Thanks to the readers of BB and the generosity of individual donors, the British Birds Charitable Trust (BBCT) was able to donate over £21,000 to bird-related projects in 2018. The funding will support a broad range of topics, including assistance to young birders, ornithological studies and conservation and environmental projects.
With the Trust’s help, eight young birders have been able to spend time at bird observatories or participate in ringing or nestbox schemes. Support and encouragement for the up-and-coming generation of birders will continue to be a key aim of the Trust in future years.
Contributions have also been made to projects using the latest technology to monitor and track birds. Three of these use bioacoustics, a technique which is increasingly being used to study birds in hard-to-access locations. The projects will (i) monitor breeding Twites Linaria flavirostris in the UK’s uplands; (ii) determine the colony size of Barolo Shearwaters Puffinus baroli in the Canary Islands, where the species is restricted to inaccessible cliffs and small islets; and (iii) investigate the nocturnal displays and movements of Water Rails Rallus aquaticus, Moorhens Gallinula chloropus and Common Coots Fulica atra in Norfolk.
Continuing the ambition of ‘seeing in the dark’, another project will use miniature infrared cameras to study European Storm-petrel Hydrobates pelagicus and Puffin Fratercula arctica nests on Skokholm. Cameras will also be used to film nesting Common Swifts Apus apus in Cambridgeshire, with the aim of increasing public awareness of what can be done to help this rapidly declining species. A further two projects will use sensors to track the movements of two species, Red Kite Milvus milvus and the red-listed Arctic Skua Stercorarius parasiticus. GPS tags will be fitted to Red Kites to help establish why the population in northeast England is not increasing as rapidly as in other parts of the country, while both GPS tags and geolocators will be used to learn more about the foraging behaviour and wintering locations of Arctic Skuas breeding on Rousay, in Orkney. The Trust has also contributed to the European Breeding Bird Atlas, the results of which are due to be published in 2020, and will sponsor the BB logo species, the Red Grouse (or Willow Ptarmigan) Lagopus lagopus.

> Tasks to perform
• A. Answer these questions from the article on the Trust's 2018 donations:
(i) How many young birders has the Trust helped to spend time at bird observatories or take part in ringing or nestbox schemes?
(ii) What technique do three of the technology projects use?
(iii) On which island will miniature infrared cameras be used to study nests?
• B. State whether each statement agrees with the article on the Trust's 2018 donations, and support each answer with a quotation from it.
(i) The Trust gave more than £21,000 to bird-related projects in 2018.
(ii) The results of the European Breeding Bird Atlas are due to be published in 2019.
(iii) GPS tags will be used on Arctic Skuas breeding on Rousay.
• C. Reproduce word for word everything in the article on the Trust's 2018 donations from "Contributions have also" down to "atra in Norfolk.".

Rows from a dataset
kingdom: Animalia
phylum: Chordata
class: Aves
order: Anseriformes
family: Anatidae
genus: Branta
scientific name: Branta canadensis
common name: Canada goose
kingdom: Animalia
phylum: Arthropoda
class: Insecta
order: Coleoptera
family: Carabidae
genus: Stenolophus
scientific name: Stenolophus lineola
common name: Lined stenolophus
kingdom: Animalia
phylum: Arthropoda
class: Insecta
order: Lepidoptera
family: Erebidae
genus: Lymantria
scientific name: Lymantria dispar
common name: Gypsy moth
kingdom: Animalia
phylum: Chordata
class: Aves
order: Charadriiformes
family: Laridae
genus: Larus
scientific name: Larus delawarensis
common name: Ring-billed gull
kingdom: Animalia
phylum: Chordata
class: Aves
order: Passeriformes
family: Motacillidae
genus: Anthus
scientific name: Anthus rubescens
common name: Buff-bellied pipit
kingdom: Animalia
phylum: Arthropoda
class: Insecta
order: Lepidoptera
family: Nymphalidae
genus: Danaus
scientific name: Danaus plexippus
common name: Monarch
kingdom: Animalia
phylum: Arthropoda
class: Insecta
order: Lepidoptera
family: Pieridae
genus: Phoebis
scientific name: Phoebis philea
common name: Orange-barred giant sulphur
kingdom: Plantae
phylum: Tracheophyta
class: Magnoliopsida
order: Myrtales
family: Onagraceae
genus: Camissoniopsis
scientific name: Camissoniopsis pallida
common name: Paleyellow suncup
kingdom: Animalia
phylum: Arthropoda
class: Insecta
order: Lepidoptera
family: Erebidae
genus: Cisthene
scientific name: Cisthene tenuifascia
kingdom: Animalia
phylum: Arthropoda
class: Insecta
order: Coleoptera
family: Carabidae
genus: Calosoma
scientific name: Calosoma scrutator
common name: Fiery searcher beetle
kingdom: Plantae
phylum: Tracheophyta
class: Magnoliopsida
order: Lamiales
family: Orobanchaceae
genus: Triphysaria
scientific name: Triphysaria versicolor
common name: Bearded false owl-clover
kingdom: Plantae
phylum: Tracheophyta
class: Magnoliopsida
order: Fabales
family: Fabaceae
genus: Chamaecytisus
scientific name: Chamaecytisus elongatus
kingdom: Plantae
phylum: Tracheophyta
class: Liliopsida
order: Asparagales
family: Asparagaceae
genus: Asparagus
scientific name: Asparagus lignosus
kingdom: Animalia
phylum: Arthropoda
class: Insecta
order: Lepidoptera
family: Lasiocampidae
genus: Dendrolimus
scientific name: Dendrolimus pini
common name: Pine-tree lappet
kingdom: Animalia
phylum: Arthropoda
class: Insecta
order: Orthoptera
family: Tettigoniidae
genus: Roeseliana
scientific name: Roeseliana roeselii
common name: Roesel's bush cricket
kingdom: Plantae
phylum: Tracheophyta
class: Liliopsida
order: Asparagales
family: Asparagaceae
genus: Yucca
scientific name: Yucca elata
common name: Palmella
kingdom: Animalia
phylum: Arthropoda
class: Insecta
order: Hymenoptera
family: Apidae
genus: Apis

> List of solutions
• A.
(i) Eight.
(ii) Bioacoustics.
(iii) Skokholm.

• B.
(i) Yes: "was able to donate over £21,000 to bird-related projects in 2018"
(ii) No: "the results of which are due to be published in 2020"
(iii) Yes: "both GPS tags and geolocators will be used to learn more about the foraging behaviour and wintering locations of Arctic Skuas breeding on Rousay, in Orkney"

• C.
Contributions have also been made to projects using the latest technology to monitor and track birds. Three of these use bioacoustics, a technique which is increasingly being used to study birds in hard-to-access locations. The projects will (i) monitor breeding Twites Linaria flavirostris in the UK’s uplands; (ii) determine the colony size of Barolo Shearwaters Puffinus baroli in the Canary Islands, where the species is restricted to inaccessible cliffs and small islets; and (iii) investigate the nocturnal displays and movements of Water Rails Rallus aquaticus, Moorhens Gallinula chloropus and Common Coots Fulica atra in Norfolk.